Modérateur : peut-on penser que s’inspirer des institutions américaines peut-être un facteur d’intégration au moment où celles-ci sont critiquées et remises en cause ?
HO :
Dans les premiers temps de l’UE l’idée de fédération est déjà présente (CECA). Ceci explique le côté bancal de la création : celle-ci a l’apparence de l’État fédéral sans l’être. Ainsi la comparaison avec les États-Unis s’arrête sur ce point. D’où le poids majeur de l’intergouvernementalité et non pas de l’intégration. La légitimité des États demeure forte et puissante (le blocage politique qu’a connu récemment l’Allemagne a provoqué celui de l’ensemble des institutions européennes).
Il est intéressant de noter que pour la COP21 le président américain ne fut pas présent, à la différence des représentants des grandes métropoles du pays, ainsi que le gouverneur de la Californie.
FT :
Je complète juste sur l’idée du déficit démocratique de l’UE. C’est devenu une idée que l’on ne remet plus en cause, ce qui me gêne car sans comparaison avec d’autres systèmes politiques elle ne tient.. Bien souvent cette analyse se base sur le manque de soutien des citoyens qui serait une preuve du déficit démocratique. Or les institutions sont parfaitement démocratiques. La logique des check and balances américain se retrouve en UE, avec de multiples points de contrôle. Cour de Justice, Parlement Européen et État de droit sont autant de preuves de l’existence de la démocratie en Europe.
Modérateur : Dans son livre Euro par ici la sortie Patrick Arthus propose la mise en place de plus grands projets de coopération en contrepartie d’une perte de souveraineté. Est-ce que cela pourrait être une solution ?
HO :
L’euro est intéressant : beaucoup d’économistes parlent d’une monnaie mal conçue. Or observons les eurobaromètres réalisés tous les 6 mois : globalement les européens affirment que leur voix ne compte pas, mais en même temps demeurent largement favorables à l’euro (71%). Cela ne donne pas un jugement sur le fonctionnement de la monnaie en tant que tel, mais démontre que l’euro joue un rôle fédérateur.
FT :
Les projets coopératifs renvoient à l’idée de susciter l’intégration par de grandes coopérations. C’est un peu retourner à la CECA et les solidarités de fait (approche néo-fonctionnaliste) pour créer des interdépendances. Mais on s’est aperçu dans les années 1960 que cela ne suffisait pas et que la direction politique demeurait nécessaire. Je ne pense pas qu’il existe de mécanisme parfaitement adapté. Imaginer que l’on peut simplement aboutir à des abandons de souveraineté, c’est aller vite en besogne. Toute la question est de savoir si cette approche suffit pour passer à l’étape suivante : ainsi est-ce que financer des projets coopératifs sur la défense suffira pour mener des projets coopératifs sur le plan industriel ?

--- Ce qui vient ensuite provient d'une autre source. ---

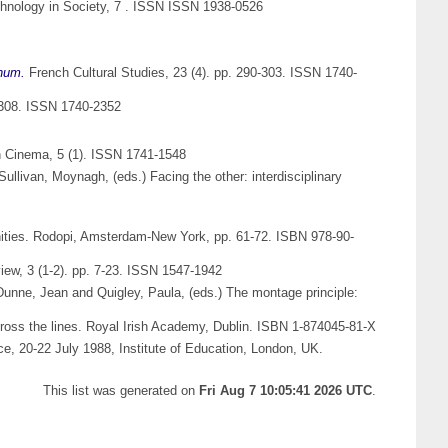
chnology in Society, 7 . ISSN ISSN 1938-0526
ahum.
French Cultural Studies, 23 (4). pp. 290-303. ISSN 1740-
4-308. ISSN 1740-2352
 Cinema, 5 (1). ISSN 1741-1548
Sullivan, Moynagh
, (eds.) Facing the other: interdisciplinary
unities. Rodopi, Amsterdam-New York, pp. 61-72. ISBN 978-90-
w, 3 (1-2). pp. 7-23. ISSN 1547-1942
Dunne, Jean
and
Quigley, Paula
, (eds.) The montage principle:
cross the lines. Royal Irish Academy, Dublin. ISBN 1-874045-81-X
ce, 20-22 July 1988, Institute of Education, London, UK.
This list was generated on
Fri Aug 7 10:05:41 2026 UTC
.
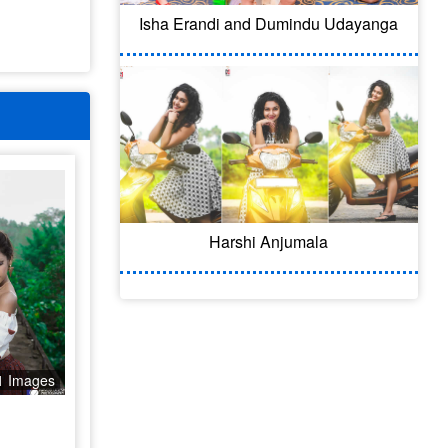
Isha Erandi and Dumindu Udayanga
Harshi Anjumala
1 Images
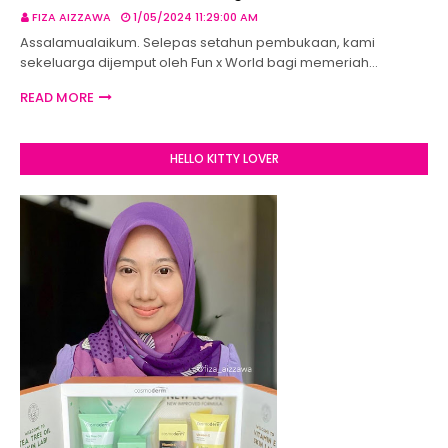
FIZA AIZZAWA
1/05/2024 11:29:00 AM
Assalamualaikum. Selepas setahun pembukaan, kami
sekeluarga dijemput oleh Fun x World bagi memeriah…
READ MORE
HELLO KITTY LOVER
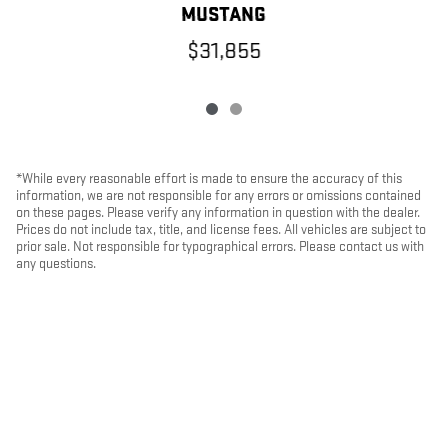
MUSTANG
$31,855
*While every reasonable effort is made to ensure the accuracy of this
information, we are not responsible for any errors or omissions contained
on these pages. Please verify any information in question with the dealer.
Prices do not include tax, title, and license fees. All vehicles are subject to
prior sale. Not responsible for typographical errors. Please contact us with
any questions.
PRIVACY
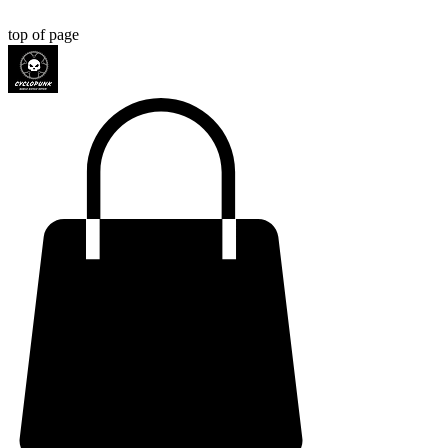
top of page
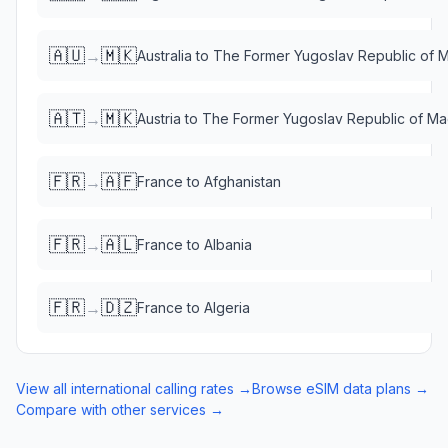
🇦🇺
🇲🇰
→
Australia
to
The Former Yugoslav Republic of 
🇦🇹
🇲🇰
→
Austria
to
The Former Yugoslav Republic of M
🇫🇷
🇦🇫
→
France
to
Afghanistan
🇫🇷
🇦🇱
→
France
to
Albania
🇫🇷
🇩🇿
→
France
to
Algeria
View all international calling rates →
Browse eSIM data plans →
Compare with other services →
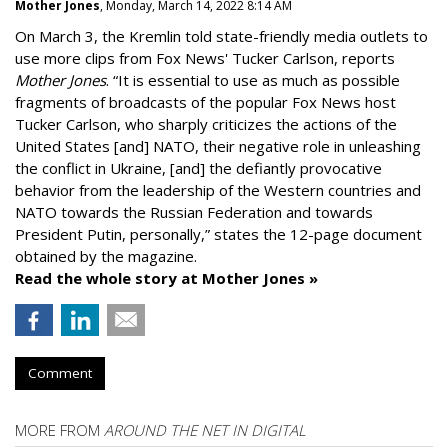
Mother Jones
, Monday, March 14, 2022 8:14 AM
On March 3, the Kremlin told state-friendly media outlets to
use more clips from Fox News' Tucker Carlson, reports
Mother Jones
.
“It is essential to use as much as possible
fragments of broadcasts of the popular Fox News host
Tucker Carlson, who sharply criticizes the actions of the
United States [and] NATO, their negative role in unleashing
the conflict in Ukraine, [and] the defiantly provocative
behavior from the leadership of the Western countries and
NATO towards the Russian Federation and towards
President Putin, personally,” states the 12-page document
obtained by the magazine.
Read the whole story at Mother Jones »
Comment
MORE FROM
AROUND THE NET IN DIGITAL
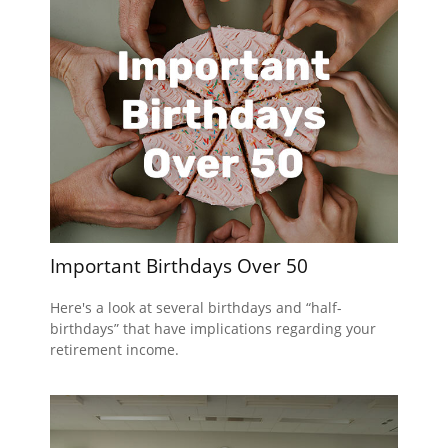
Important Birthdays Over 50
Here's a look at several birthdays and “half-
birthdays” that have implications regarding your
retirement income.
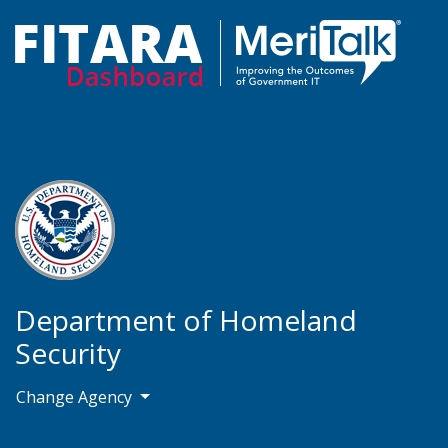
Department of Homeland
Security
Change Agency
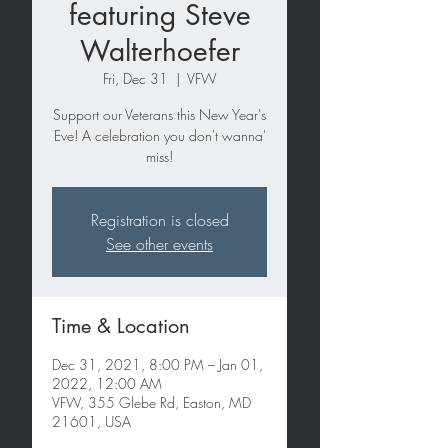
featuring Steve
Walterhoefer
Fri, Dec 31
  |  
VFW
Support our Veterans this New Year's
Eve! A celebration you don't wanna'
miss!
Registration is closed
See other events
Time & Location
Dec 31, 2021, 8:00 PM – Jan 01,
2022, 12:00 AM
VFW, 355 Glebe Rd, Easton, MD
21601, USA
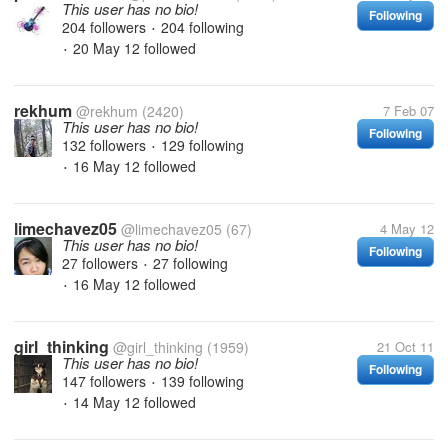
This user has no bio!
Following
204 followers
204 following
•
20 May 12
followed
•
rekhum
@rekhum
(2420)
7 Feb 07
This user has no bio!
Following
132 followers
129 following
•
16 May 12
followed
•
limechavez05
@limechavez05
(67)
4 May 12
This user has no bio!
Following
27 followers
27 following
•
16 May 12
followed
•
girl_thinking
@girl_thinking
(1959)
21 Oct 11
This user has no bio!
Following
147 followers
139 following
•
14 May 12
followed
•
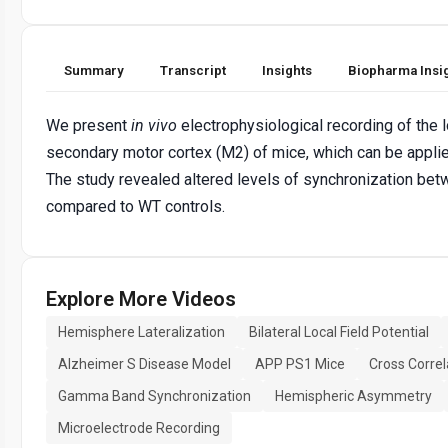
Summary
Transcript
Insights
Biopharma Insi
We present
in vivo
electrophysiological recording of the lo
secondary motor cortex (M2) of mice, which can be applie
The study revealed altered levels of synchronization be
compared to WT controls.
Explore More Videos
Hemisphere Lateralization
Bilateral Local Field Potential
Alzheimer S Disease Model
APP PS1 Mice
Cross Correl
Gamma Band Synchronization
Hemispheric Asymmetry
Microelectrode Recording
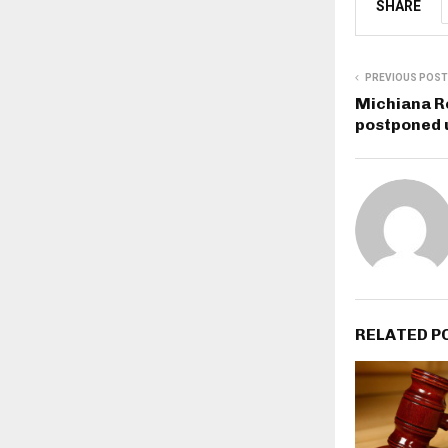
SHARE
PREVIOUS POST
Michiana R
postponed 
RELATED P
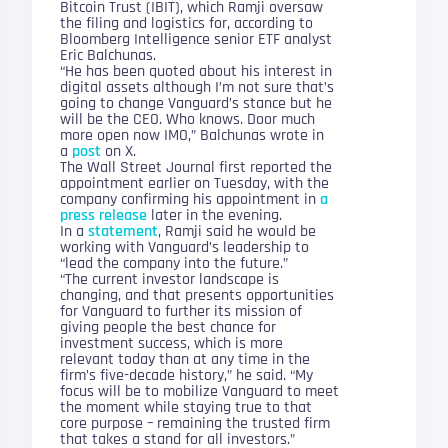
Bitcoin Trust (IBIT), which Ramji oversaw
the filing and logistics for, according to
Bloomberg Intelligence senior ETF analyst
Eric Balchunas.
“He has been quoted about his interest in
digital assets although I’m not sure that’s
going to change Vanguard’s stance but he
will be the CEO. Who knows. Door much
more open now IMO,” Balchunas wrote in
a
post
on X.
The Wall Street Journal first reported the
appointment earlier on Tuesday, with the
company confirming his appointment in
a
press release
later in the evening.
In a
statement
, Ramji said he would be
working with Vanguard’s leadership to
“lead the company into the future.”
“The current investor landscape is
changing, and that presents opportunities
for Vanguard to further its mission of
giving people the best chance for
investment success, which is more
relevant today than at any time in the
firm’s five-decade history,” he said. “My
focus will be to mobilize Vanguard to meet
the moment while staying true to that
core purpose – remaining the trusted firm
that takes a stand for all investors.”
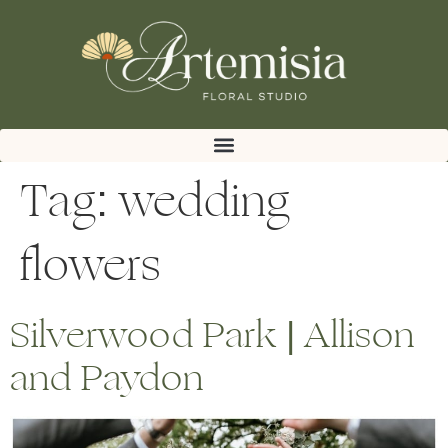
Tag:
wedding
flowers
Silverwood Park | Allison
and Paydon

Modérateur : Le Brexit a bouleversé l’UE. Il y a-t-il un parallèle à faire entre la sécession de la Grande Bretagne et la sécession des États du Sud ? Que peut-on apprendre de cette expérience et quels changements ?
HO :
Je n’imagine pas l’UE faire la guerre à la Grande Bretagne pour rester dans l’union ! Nous ne sommes pas dans une structure fédérale rappelons-le. La possibilité juridique du divorce existe depuis peu (art.50) et le parcours de la Grande Bretagne va nous apprendre beaucoup. Cela montre aux autres États que la démarche engagée demeure complexe et risquée. A tel point que les principaux partis populations européens ont abandonné cette posture (Lega ou Mouvement 5 Etoiles).
FT :
Finalement la Grand Bretagne peut-être un autre fédérateur extérieur. Elle l’est dans une certaine mesure car on voit que les 27 fonctionnent de manière unie sur ce dossier, sous la direction de Michel Barnier. Pour le moment il n’y a pas de mouvements similaires ailleurs, mais cela pourrait arriver. Sur le court terme cet évènement à pousser l’union. Est-ce que cela jouera dans le long terme en faisant disparaitre une voix disparate dans le concert des États-membres ? Nous verrons, notamment sur la défense, car le départ de la Grande Bretagne représente une perte de puissance militaire. Son départ marque-t-il une affirmation de la liberté des pays ou un affaiblissement de l’UE ? Le temps le dira.